BAD WAYS TO PRICE CHICKEN WINGS
A Chinese restaurant’s bizarre pricing system for chicken wings was made public this week. This opens up the possibilities on how to price wings. Few food items inherently bring up excitement as much as chicken wings do. It doesn’t matter how many bagels and cakes you see on a menu. If you see wings and you suggest it in your group, it sounds like you just offered to skip going to church as a child. “Guys, what if we get wings?” Not only is it difficult to make a chicken wing taste bad, but it also invokes the feeling in our DNA thanks to millions of years of evolution.
SO HOW THE HELL DO YOU PRICE CHICKEN WINGS ANYWAY?
When you’re eating wings, you’re fulfilling your purpose. It’s what you were born to do. Which is why so many people’s attention was captured at a restaurant’s insane menu for wings. It detailed the exact amount required for every possible amount of wings you could buy up to one hundred wings. Everyone’s questions are the same: why not just make it a certain amount of money for each additional wing? If you’re offering a deal with more wings, why not just have road signs of 25 and 50 wings? The menu have zero logic involved, having additional wing prices go up and down with abandon. Here are bad methods that would make more sense.

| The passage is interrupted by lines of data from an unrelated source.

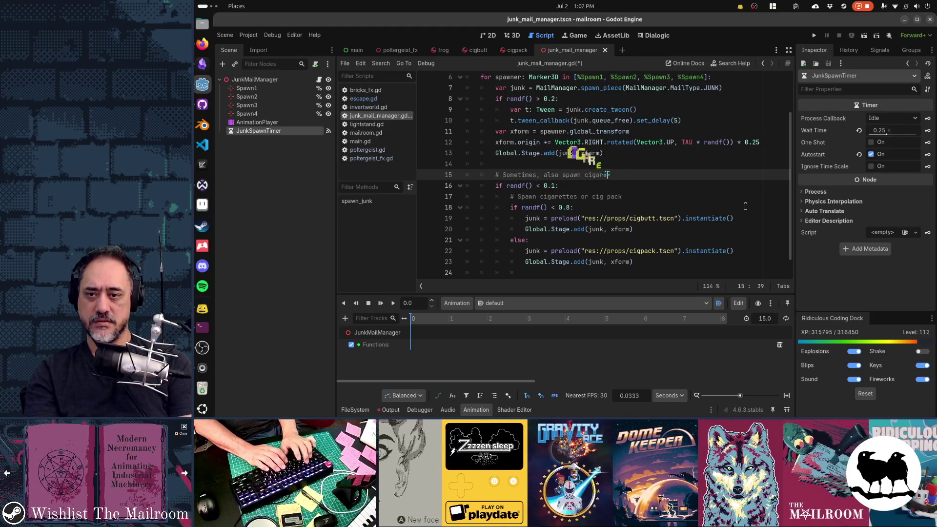
{"action": "key", "text": "Down"}
{"action": "key", "text": "Down"}
{"action": "key", "text": "ctrl+x"}
{"action": "type", "text": ":"}
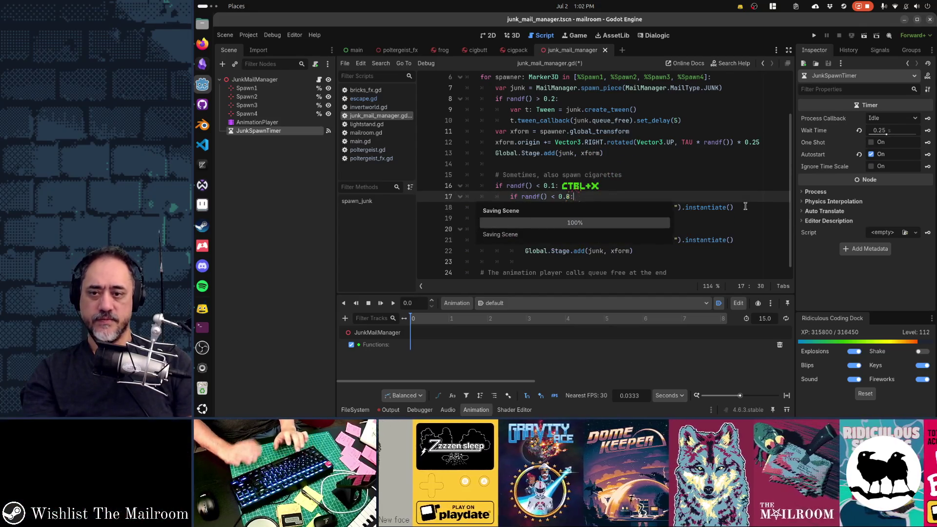
{"action": "key", "text": "ctrl+s"}
{"action": "key", "text": "shift+alt+o"}
Step: Open the cigbutt.tscn scene and select its root node
{"action": "type", "text": "cigbutt"}
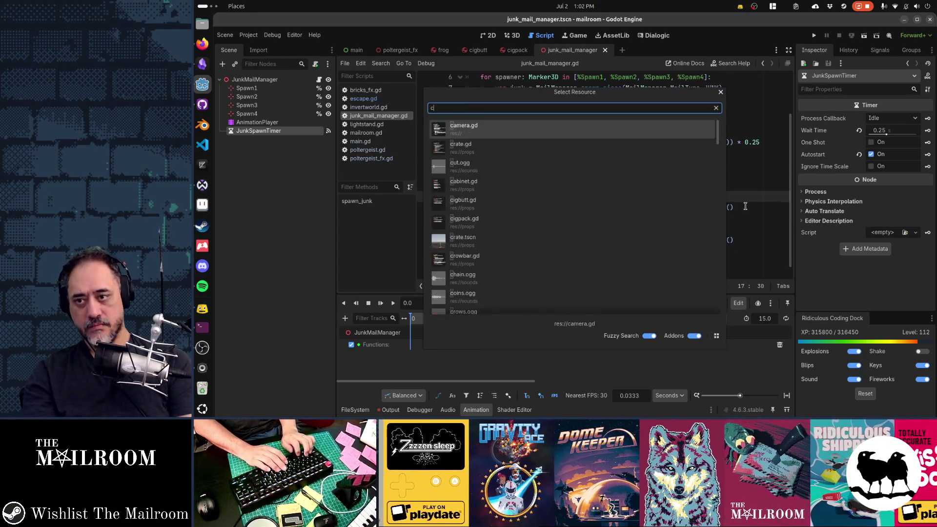
{"action": "key", "text": "Down"}
{"action": "key", "text": "Return"}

Use the Fibonacci sequence – It would be confusing, but at least the prices would make nice spirals when grouped together.
Make everyone 100 dollars – No one would buy less than 30 wings, which is every distributor’s dream. You’re welcome, capitalism.
Change the numbers according to market values – In this case, the restaurant will likely lose money, as chicken is extremely affordable to purchase. Sorry everyone, I tried my best, but I guaranteed that these systems wouldn’t be good.